I’m basically a liberal, because I believe in universal, high-quality education, single-payer health care, and not letting poor people starve. I’ve worked in education both vocational and universities. I’ve taught very smart, and very not-so-smart students in both environments. The one universal tool we could give that made the difference in the lives of a 4-year business student or a 2-year vocational student was the same: teach them how to think and solve problems for themselves. More than teaching math and grammar (I always hated grammar) respect and social norms and responsibilities… that’s the first 12 years of our education system… but teach them how to be independent minds who can have new thoughts rather than just regurgitate what other’s have told them.

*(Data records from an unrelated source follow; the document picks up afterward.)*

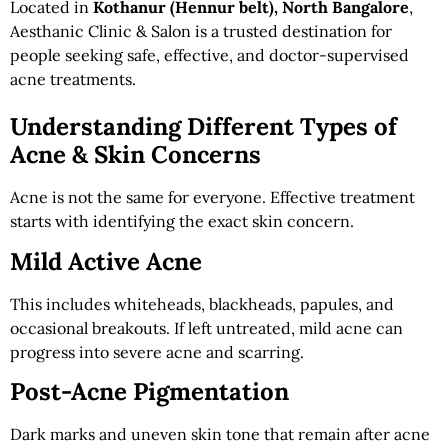
Located in
Kothanur (Hennur belt), North Bangalore
,
Aesthanic Clinic & Salon is a trusted destination for
people seeking safe, effective, and doctor-supervised
acne treatments.
Understanding Different Types of
Acne & Skin Concerns
Acne is not the same for everyone. Effective treatment
starts with identifying the exact skin concern.
Mild Active Acne
This includes whiteheads, blackheads, papules, and
occasional breakouts. If left untreated, mild acne can
progress into severe acne and scarring.
Post-Acne Pigmentation
Dark marks and uneven skin tone that remain after acne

Republicans don’t like new thought. Conservative = status quo = avoid change (or at least only change that those in power want). And that happens only by reducing the amount of questions asked by the public. Why do you think religious institutions who are the most change-avoiding organizations in history partner so well with the republican party?
When your policy is outside reality… you want to do basically everything you can to keep your base outside of reality. Hence the Republican Party hates education, they embrace Fox News and conspiracy theories… anything they can to distract from the fact that their policies are balderdash and the only reason they are in government is to advance their own business careers.
Vocational schools teach skills. Like I said: I did this for a long time and I think vocational schools are a VERY good thing. But the traditional 4-year university model is more than education: it’s also a phase in life – and it teaches people how to think for themselves, not just follow the rules. That aspect is literally built into each curriculum.
People who attend university or who go to vocational or trade schools both grow into outstanding, contributing adults, but they do it in different ways: vocational school lacks the extended period of what I can only call “discovery coupled with freedom” that universities offer due mostly because of the manner in which curricula are designed and the duration of the total degree programs. Trade schools teach towards a goal of a specific career. Graduates get good at it very quickly. Universities don’t focus on that – universities (as is often the tag line) focus on the entire student as a whole…. but according to Republican dogma, that means indoctrinating liberal ideologies. Is it, really? Or does that just mean that Truth and Fairness tend to lean more Left than Right? Something the extreme Right doesn’t want to happen. Remember: restricting access to education as a means to control and keep the public submissive has been used for centuries: this is no different than any other instance in history.
If I could, I’d send people to both vocational schools AND traditional universities. THAT’S a well-rounded person who has skills AND knows how to think for themselves.
Republicans don’t hate smart people. They need smart people, but they need more under-educated people who believe everything they’re told in order to maintain power. Education? That’s for snobs (sneer and jeer). Education kills religion. Education makes people lose their values and want to kill babies… what a party the Republicans have turn themselves into. They know that the only way to maintain it is by keeping its base ignorant of facts and wallowing in conspiracies, and they are doing a very good job. All we can do is keep voting for better education. Hopefully with that and time the insanity might start to go the way of being taught in school that if a woman floats when thrown in the water she’s a witch and should be burned at the stake. See… leanin’ is good.